Chrome for Android follows the same rapid release cycle as the desktop browser, with major milestones every four weeks and bi-weekly security updates in between. The jump to version 150 aligns with this schedule, as Google has been incrementing Chrome’s major version number since 2008. CVE-2026-13949 is only the latest in a long string of browser vulnerabilities that researchers and threat hunters discover, report, and get patched—often before attackers have a chance to exploit them.

The CVE system itself, maintained by MITRE, assigns identifiers to publicly disclosed cybersecurity vulnerabilities. The format includes the year (2026) and a sequential ID (13949), which points to a vulnerability reported or disclosed in that calendar year. High ID numbers are common; thousands of CVEs are assigned each year across all software products.

Google’s policy of withholding technical details during the initial rollout is standard. The company typically waits until a majority of users have updated before publishing a root cause analysis, a move meant to prevent attackers from reverse-engineering the patch and crafting exploits against unpatched devices. Detailed information usually surfaces a few weeks after the release via the Chrome Security Page or the Chromium bug tracker.
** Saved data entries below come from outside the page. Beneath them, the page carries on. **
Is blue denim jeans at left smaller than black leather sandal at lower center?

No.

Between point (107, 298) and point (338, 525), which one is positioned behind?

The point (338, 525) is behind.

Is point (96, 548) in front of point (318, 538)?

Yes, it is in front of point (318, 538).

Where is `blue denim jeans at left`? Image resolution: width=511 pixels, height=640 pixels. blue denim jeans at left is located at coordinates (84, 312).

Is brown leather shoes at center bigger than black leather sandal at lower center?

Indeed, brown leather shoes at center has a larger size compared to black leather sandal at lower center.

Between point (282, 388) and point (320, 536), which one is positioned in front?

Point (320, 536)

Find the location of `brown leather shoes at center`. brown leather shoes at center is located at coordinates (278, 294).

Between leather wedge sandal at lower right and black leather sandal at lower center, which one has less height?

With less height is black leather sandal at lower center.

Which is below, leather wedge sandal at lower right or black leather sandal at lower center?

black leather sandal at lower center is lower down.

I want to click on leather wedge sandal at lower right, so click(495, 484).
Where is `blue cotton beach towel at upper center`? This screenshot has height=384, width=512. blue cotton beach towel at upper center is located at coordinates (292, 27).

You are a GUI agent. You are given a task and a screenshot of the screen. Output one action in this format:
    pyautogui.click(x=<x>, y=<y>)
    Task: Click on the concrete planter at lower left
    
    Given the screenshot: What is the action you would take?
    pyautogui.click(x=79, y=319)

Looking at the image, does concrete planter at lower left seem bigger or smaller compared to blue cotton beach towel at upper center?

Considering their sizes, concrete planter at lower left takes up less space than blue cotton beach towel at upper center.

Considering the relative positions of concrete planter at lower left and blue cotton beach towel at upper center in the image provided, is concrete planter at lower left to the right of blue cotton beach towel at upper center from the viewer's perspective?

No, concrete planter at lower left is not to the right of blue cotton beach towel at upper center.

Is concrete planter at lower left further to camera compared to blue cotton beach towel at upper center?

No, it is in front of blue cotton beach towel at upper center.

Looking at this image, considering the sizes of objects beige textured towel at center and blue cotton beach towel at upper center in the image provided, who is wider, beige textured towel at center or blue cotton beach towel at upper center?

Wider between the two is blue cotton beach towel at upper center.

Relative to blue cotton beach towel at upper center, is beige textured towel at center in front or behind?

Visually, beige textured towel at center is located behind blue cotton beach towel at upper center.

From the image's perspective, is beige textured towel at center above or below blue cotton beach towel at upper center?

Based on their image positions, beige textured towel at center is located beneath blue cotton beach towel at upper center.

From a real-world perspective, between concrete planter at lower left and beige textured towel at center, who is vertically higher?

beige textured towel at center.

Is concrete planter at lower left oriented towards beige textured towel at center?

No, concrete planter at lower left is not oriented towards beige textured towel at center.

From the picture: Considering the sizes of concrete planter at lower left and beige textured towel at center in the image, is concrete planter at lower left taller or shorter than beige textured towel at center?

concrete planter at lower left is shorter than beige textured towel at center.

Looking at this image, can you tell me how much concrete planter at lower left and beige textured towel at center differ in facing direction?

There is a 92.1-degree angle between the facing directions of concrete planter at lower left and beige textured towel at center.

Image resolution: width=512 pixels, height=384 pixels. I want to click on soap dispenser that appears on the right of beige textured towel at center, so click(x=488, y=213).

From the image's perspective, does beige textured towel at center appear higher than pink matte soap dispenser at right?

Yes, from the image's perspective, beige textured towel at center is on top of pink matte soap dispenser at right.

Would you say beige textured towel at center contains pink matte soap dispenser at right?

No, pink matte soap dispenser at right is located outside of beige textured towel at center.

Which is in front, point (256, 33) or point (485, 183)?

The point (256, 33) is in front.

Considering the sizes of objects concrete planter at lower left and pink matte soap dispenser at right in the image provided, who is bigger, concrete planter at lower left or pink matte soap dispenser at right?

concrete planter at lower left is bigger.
History offers a sobering precedent. In 2022, CVE-2022-3075, a high-severity heap buffer overflow in Chrome’s WebGL component, was exploited in the wild before many users had applied the update. Similar episodes with Chrome’s V8 JavaScript engine (CVE-2022-2274 and CVE-2023-2033) have repeatedly demonstrated that unpatched browsers are prime targets. CVE-2026-13949 fits this pattern: a terse advisory, a rapid version bump, and an implicit race between attackers and user adoption.

What to Do Now

  1. Update Chrome manually – Open the Play Store, search for “Chrome”, and tap Update. If you’re reading this on your Android phone, you can open this direct Play Store link.
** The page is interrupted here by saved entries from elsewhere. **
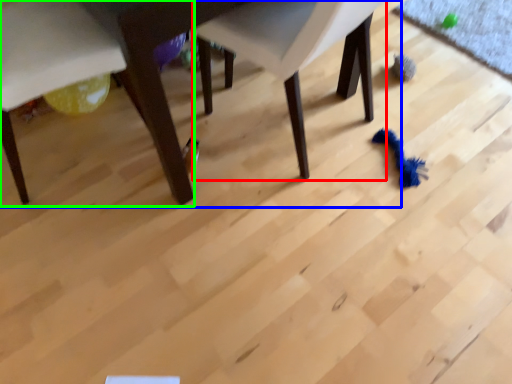
Question: Which object is the farthest from chair (highlighted by a red box)? Choose among these: table (highlighted by a blue box) or chair (highlighted by a green box).

Choices:
 (A) table
 (B) chair

Answer: (B)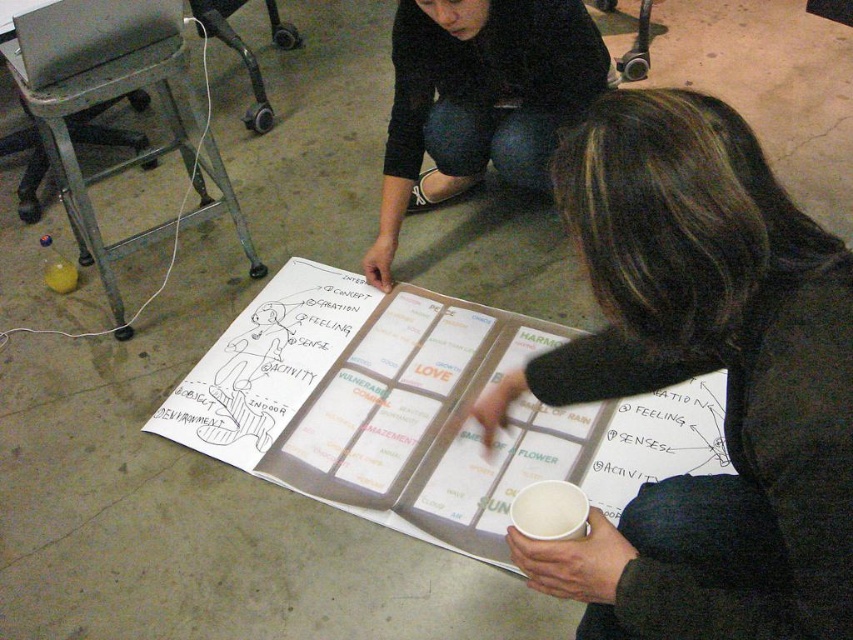
Based on the scene description, where exactly is the black fabric at center located in terms of coordinates?

The black fabric at center is located at the 2D coordinates point of (479, 100).

You are a delivery robot that needs to place a small package on the white paper cup at lower center without disturbing the black fabric at center. Can you safely place the package there if the robot arm has a reach of 3 feet?

The distance between the black fabric at center and the white paper cup at lower center is 3.29 feet. Since the robot arm can only reach 3 feet, it cannot safely place the package on the white paper cup at lower center without moving closer or extending its reach.

You are standing in front of the collaborative paper and want to touch both the point at (728,262) and the point at (416,97). Which point should you reach for first to touch the one closer to you?

You should reach for point at (728,262) first because it is closer to you than point at (416,97).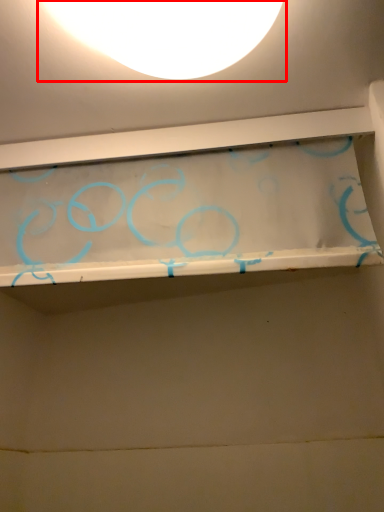
Question: From the image's perspective, where is lamp (annotated by the red box) located in relation to shelf in the image?

Choices:
 (A) above
 (B) below

Answer: (A)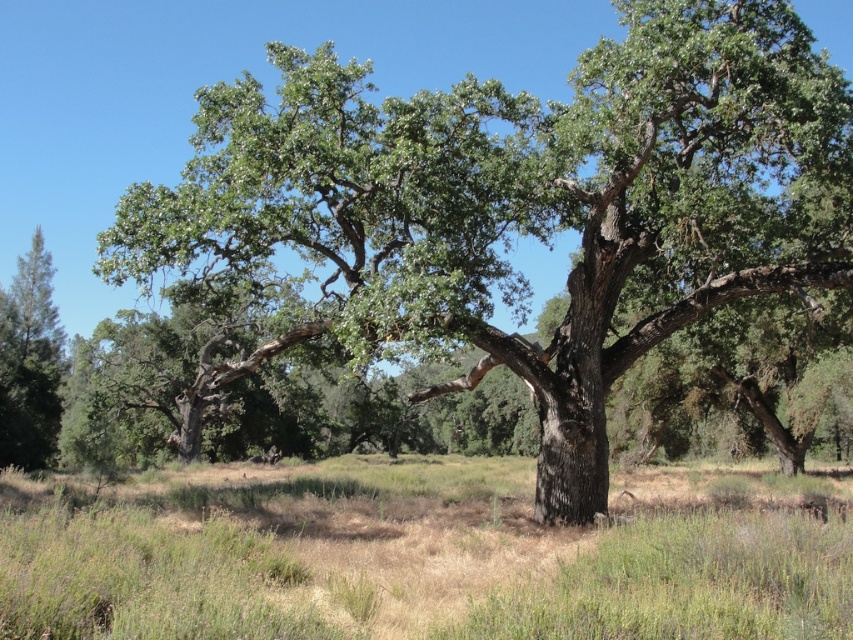
Which of these two, green rough bark tree at center or green grass at center, stands shorter?

green grass at center is shorter.

Is point (670, 268) behind point (369, 560)?

That is True.

Which is in front, point (709, 234) or point (689, 588)?

Positioned in front is point (689, 588).

Where is `green rough bark tree at center`? The width and height of the screenshot is (853, 640). green rough bark tree at center is located at coordinates (525, 204).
  2. Verify the version – Go to Chrome Settings > About Chrome. The version must be 150.0.7871.47. If an update is pending, the About page will also offer a “Restart to update” button.

  3. Enable automatic updates – In the Play Store settings, ensure “Auto-update apps” is set to “Over any network” or “Over Wi-Fi only.” Check that battery optimization isn’t blocking Chrome’s background update service.
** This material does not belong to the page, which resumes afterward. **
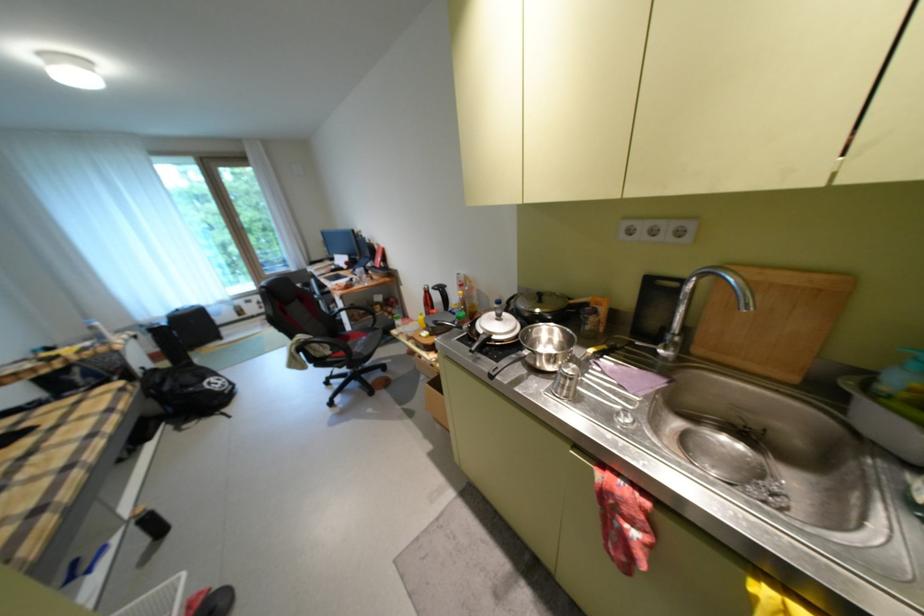
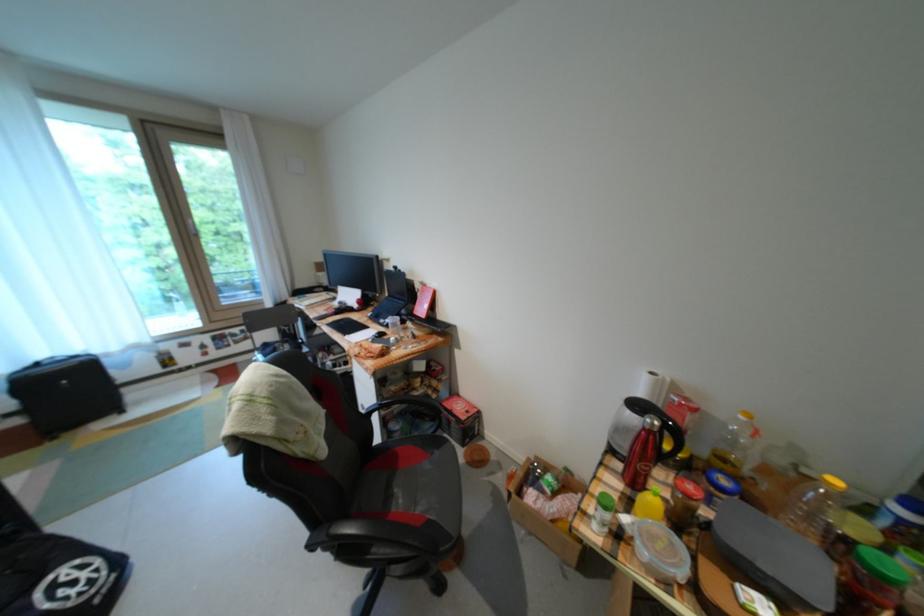
The point at (x=468, y=275) is marked in the first image. Where is the corresponding point in the second image?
  4. Restart the browser – After updating, fully close Chrome (swipe it away from the recent apps list) and reopen it to ensure the new binary is loaded.

  5. Check WebView separately – On Android 7.0 and above, WebView is a separate component that also receives updates. Search for “Android System WebView” in the Play Store and update it to the latest version. Both should be current to close all potential attack surfaces.

  6. Consider an alternative browser for the interim – If you cannot update Chrome immediately, switching to a different browser that uses its own rendering engine (such as Firefox or Brave, which update independently) can reduce risk. Because the CVE is specific to Chrome, non-Chromium browsers are not affected. However, most Android browsers are Chromium-based, so verify the engine before relying on one.

  7. Enterprise administrators – Use your EMM console to push the update or to block devices that are more than a day behind on patch level. MDM platforms like Intune, Workspace ONE, and MobileIron can report the installed Chrome version and enforce a minimum required value.

Outlook

Google will likely release a technical bulletin in the coming days that details the attack vector and the fix. Security researchers will dig into the patch diff, and the Chromium project may receive a public bug entry. Until then, the best defense is an updated browser. Users who apply the patch today eliminate the risk entirely; those who postpone remain vulnerable to whatever exploitation scenarios emerge in the window before full disclosure.

Monitor the Chrome Releases blog for official communications, and watch for any signs that CVE-2026-13949 is being actively exploited. If in-wild use is confirmed, Google will typically update its advisory with that information, often intensifying the urgency. For now, treat this update as mandatory and move quickly.